== RECORDED DATA ==
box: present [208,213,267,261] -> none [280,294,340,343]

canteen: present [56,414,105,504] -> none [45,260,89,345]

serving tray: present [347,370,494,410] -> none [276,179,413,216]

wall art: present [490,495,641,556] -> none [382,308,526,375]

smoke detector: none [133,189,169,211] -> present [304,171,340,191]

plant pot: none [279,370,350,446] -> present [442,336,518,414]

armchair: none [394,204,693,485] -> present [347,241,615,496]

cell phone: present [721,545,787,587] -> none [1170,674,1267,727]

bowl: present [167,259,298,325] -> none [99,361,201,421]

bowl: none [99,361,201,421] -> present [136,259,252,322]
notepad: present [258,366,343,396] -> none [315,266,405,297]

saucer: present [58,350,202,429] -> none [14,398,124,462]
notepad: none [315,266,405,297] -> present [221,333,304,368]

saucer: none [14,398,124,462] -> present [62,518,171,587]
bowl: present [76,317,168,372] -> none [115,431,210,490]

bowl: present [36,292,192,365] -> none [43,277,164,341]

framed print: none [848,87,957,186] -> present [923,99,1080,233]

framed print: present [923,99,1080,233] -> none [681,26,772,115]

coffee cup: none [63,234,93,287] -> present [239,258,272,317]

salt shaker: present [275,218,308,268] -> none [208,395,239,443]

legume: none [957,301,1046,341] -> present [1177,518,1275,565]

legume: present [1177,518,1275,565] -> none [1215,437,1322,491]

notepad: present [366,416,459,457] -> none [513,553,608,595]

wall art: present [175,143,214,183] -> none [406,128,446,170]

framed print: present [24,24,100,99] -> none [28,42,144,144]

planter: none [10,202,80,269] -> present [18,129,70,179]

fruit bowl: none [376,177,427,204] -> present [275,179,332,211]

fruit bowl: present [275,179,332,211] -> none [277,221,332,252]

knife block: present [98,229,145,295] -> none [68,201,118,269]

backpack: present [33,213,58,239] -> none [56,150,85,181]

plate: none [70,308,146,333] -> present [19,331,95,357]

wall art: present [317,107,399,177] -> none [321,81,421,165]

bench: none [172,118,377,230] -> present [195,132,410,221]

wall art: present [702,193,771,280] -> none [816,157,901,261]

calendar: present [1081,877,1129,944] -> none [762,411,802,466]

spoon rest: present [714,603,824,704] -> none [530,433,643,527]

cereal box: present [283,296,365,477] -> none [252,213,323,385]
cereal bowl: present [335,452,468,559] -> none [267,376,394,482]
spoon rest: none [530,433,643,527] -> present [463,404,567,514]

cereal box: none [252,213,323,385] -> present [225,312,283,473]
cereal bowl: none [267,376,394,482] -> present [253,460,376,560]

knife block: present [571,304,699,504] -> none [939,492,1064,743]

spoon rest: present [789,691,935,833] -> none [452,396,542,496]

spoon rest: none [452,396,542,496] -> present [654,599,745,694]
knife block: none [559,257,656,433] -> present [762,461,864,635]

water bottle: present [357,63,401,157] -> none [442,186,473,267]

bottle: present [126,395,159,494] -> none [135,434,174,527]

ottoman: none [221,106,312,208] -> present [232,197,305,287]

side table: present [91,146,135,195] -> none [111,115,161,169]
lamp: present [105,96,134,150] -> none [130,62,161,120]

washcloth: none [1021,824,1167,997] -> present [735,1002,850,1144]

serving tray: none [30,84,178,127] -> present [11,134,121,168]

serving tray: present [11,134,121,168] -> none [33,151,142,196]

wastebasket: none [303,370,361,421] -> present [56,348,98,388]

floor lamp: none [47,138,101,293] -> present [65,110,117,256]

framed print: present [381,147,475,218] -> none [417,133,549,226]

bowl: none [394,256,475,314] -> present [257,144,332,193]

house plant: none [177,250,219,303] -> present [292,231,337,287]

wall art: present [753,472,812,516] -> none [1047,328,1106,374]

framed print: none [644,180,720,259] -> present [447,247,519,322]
===
BRIEF: Repeat the data verbatim.

YOUR SOLUTION:
box: present [208,213,267,261] -> none [280,294,340,343]

canteen: present [56,414,105,504] -> none [45,260,89,345]

serving tray: present [347,370,494,410] -> none [276,179,413,216]

wall art: present [490,495,641,556] -> none [382,308,526,375]

smoke detector: none [133,189,169,211] -> present [304,171,340,191]

plant pot: none [279,370,350,446] -> present [442,336,518,414]

armchair: none [394,204,693,485] -> present [347,241,615,496]

cell phone: present [721,545,787,587] -> none [1170,674,1267,727]

bowl: present [167,259,298,325] -> none [99,361,201,421]

bowl: none [99,361,201,421] -> present [136,259,252,322]
notepad: present [258,366,343,396] -> none [315,266,405,297]

saucer: present [58,350,202,429] -> none [14,398,124,462]
notepad: none [315,266,405,297] -> present [221,333,304,368]

saucer: none [14,398,124,462] -> present [62,518,171,587]
bowl: present [76,317,168,372] -> none [115,431,210,490]

bowl: present [36,292,192,365] -> none [43,277,164,341]

framed print: none [848,87,957,186] -> present [923,99,1080,233]

framed print: present [923,99,1080,233] -> none [681,26,772,115]

coffee cup: none [63,234,93,287] -> present [239,258,272,317]

salt shaker: present [275,218,308,268] -> none [208,395,239,443]

legume: none [957,301,1046,341] -> present [1177,518,1275,565]

legume: present [1177,518,1275,565] -> none [1215,437,1322,491]

notepad: present [366,416,459,457] -> none [513,553,608,595]

wall art: present [175,143,214,183] -> none [406,128,446,170]

framed print: present [24,24,100,99] -> none [28,42,144,144]

planter: none [10,202,80,269] -> present [18,129,70,179]

fruit bowl: none [376,177,427,204] -> present [275,179,332,211]

fruit bowl: present [275,179,332,211] -> none [277,221,332,252]

knife block: present [98,229,145,295] -> none [68,201,118,269]

backpack: present [33,213,58,239] -> none [56,150,85,181]

plate: none [70,308,146,333] -> present [19,331,95,357]

wall art: present [317,107,399,177] -> none [321,81,421,165]

bench: none [172,118,377,230] -> present [195,132,410,221]

wall art: present [702,193,771,280] -> none [816,157,901,261]

calendar: present [1081,877,1129,944] -> none [762,411,802,466]

spoon rest: present [714,603,824,704] -> none [530,433,643,527]

cereal box: present [283,296,365,477] -> none [252,213,323,385]
cereal bowl: present [335,452,468,559] -> none [267,376,394,482]
spoon rest: none [530,433,643,527] -> present [463,404,567,514]

cereal box: none [252,213,323,385] -> present [225,312,283,473]
cereal bowl: none [267,376,394,482] -> present [253,460,376,560]

knife block: present [571,304,699,504] -> none [939,492,1064,743]

spoon rest: present [789,691,935,833] -> none [452,396,542,496]

spoon rest: none [452,396,542,496] -> present [654,599,745,694]
knife block: none [559,257,656,433] -> present [762,461,864,635]

water bottle: present [357,63,401,157] -> none [442,186,473,267]

bottle: present [126,395,159,494] -> none [135,434,174,527]

ottoman: none [221,106,312,208] -> present [232,197,305,287]

side table: present [91,146,135,195] -> none [111,115,161,169]
lamp: present [105,96,134,150] -> none [130,62,161,120]

washcloth: none [1021,824,1167,997] -> present [735,1002,850,1144]

serving tray: none [30,84,178,127] -> present [11,134,121,168]

serving tray: present [11,134,121,168] -> none [33,151,142,196]

wastebasket: none [303,370,361,421] -> present [56,348,98,388]

floor lamp: none [47,138,101,293] -> present [65,110,117,256]

framed print: present [381,147,475,218] -> none [417,133,549,226]

bowl: none [394,256,475,314] -> present [257,144,332,193]

house plant: none [177,250,219,303] -> present [292,231,337,287]

wall art: present [753,472,812,516] -> none [1047,328,1106,374]

framed print: none [644,180,720,259] -> present [447,247,519,322]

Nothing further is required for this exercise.